Limitations & Future Work

  • Each guidance step requires calculating the Jacobian + Randomized SVD, introducing additional computational overhead. Amortization or more efficient approximations could be explored.
  • The quality of the world prior depends on the training data and capability of the JEPA encoder. Changing the encoder will alter the definition of "rarity."
  • Only encoders like DINOv2/MetaCLIP were explored; video models like V-JEPA or other modalities have not been verified.
  • Reversing the guidance direction can generate high-density samples and reinforce bias, presenting dual-use risks.
  • Minority Sampling Series (Sehwag et al., Um et al.): Evolution from classifier-guided → self-contained → guidance-free.
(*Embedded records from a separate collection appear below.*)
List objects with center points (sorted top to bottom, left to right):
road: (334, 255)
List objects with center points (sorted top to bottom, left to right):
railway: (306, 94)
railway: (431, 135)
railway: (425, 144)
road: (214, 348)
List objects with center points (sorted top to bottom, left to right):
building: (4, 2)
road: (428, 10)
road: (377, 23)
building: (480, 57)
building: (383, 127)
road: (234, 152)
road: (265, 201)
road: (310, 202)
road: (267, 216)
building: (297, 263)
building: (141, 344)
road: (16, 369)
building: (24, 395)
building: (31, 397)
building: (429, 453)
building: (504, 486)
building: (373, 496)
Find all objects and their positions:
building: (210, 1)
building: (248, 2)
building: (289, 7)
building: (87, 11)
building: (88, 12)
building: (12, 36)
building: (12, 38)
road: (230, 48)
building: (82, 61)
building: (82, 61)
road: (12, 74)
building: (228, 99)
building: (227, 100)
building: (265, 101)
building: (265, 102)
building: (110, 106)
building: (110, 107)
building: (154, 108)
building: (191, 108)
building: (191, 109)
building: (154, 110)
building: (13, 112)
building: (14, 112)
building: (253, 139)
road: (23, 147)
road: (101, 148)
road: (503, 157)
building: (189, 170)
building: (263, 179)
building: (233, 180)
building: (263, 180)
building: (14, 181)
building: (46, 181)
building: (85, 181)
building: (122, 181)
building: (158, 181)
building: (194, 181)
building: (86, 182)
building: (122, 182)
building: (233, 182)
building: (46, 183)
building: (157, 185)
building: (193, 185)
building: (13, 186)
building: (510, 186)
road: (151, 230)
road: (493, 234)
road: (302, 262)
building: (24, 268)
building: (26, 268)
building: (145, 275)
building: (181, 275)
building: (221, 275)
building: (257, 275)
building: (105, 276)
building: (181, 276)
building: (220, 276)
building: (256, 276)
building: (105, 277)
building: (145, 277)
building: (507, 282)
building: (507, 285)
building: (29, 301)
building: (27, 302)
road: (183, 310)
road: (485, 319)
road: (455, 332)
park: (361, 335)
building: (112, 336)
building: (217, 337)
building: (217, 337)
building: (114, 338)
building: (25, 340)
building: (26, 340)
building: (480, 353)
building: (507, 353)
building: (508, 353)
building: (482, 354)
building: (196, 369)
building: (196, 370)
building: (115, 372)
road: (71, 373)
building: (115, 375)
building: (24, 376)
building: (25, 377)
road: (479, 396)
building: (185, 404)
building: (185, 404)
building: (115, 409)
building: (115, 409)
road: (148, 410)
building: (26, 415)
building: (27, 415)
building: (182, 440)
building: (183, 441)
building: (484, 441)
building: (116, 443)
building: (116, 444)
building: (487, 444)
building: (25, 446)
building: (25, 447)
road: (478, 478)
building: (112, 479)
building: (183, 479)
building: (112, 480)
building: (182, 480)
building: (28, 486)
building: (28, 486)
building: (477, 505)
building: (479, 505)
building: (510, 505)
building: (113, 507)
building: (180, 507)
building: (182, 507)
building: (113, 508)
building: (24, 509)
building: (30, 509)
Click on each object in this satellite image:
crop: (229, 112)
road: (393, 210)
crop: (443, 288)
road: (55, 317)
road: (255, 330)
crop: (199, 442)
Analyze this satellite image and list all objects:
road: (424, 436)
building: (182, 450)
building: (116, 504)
This paper breaks the fundamental constraint of "defining minority only under the generator prior."
  • JEPA-SCORE (Balestriero et al., 2025): Proves that JEPA representations implicitly encode data density; this paper upgrades it from a posterior ranking tool to an online sampling guidance signal.
  • DINOv2 (Oquab et al., 2023): ViT encoder trained on 142 million images, serving as a proxy for the world prior.
  • Insights: This framework can be generalized to other scenarios requiring a "definition of what is rare," such as fairness, robustness testing, and creative content generation.

Rating

  • Novelty: 9/10 — Outstanding conceptual contribution with the paradigm shift from generator-centric to world-centric.
  • Experimental Thoroughness: 8/10 — Covers unconditional/class-conditional/text-to-image/downstream applications with detailed ablations.
  • Writing Quality: 9/10 — Clear concepts, rigorous theoretical derivation, and intuitive illustrations.
  • Value: 8/10 — Opens a new direction for minority sampling, though computational overhead limits actual scalability.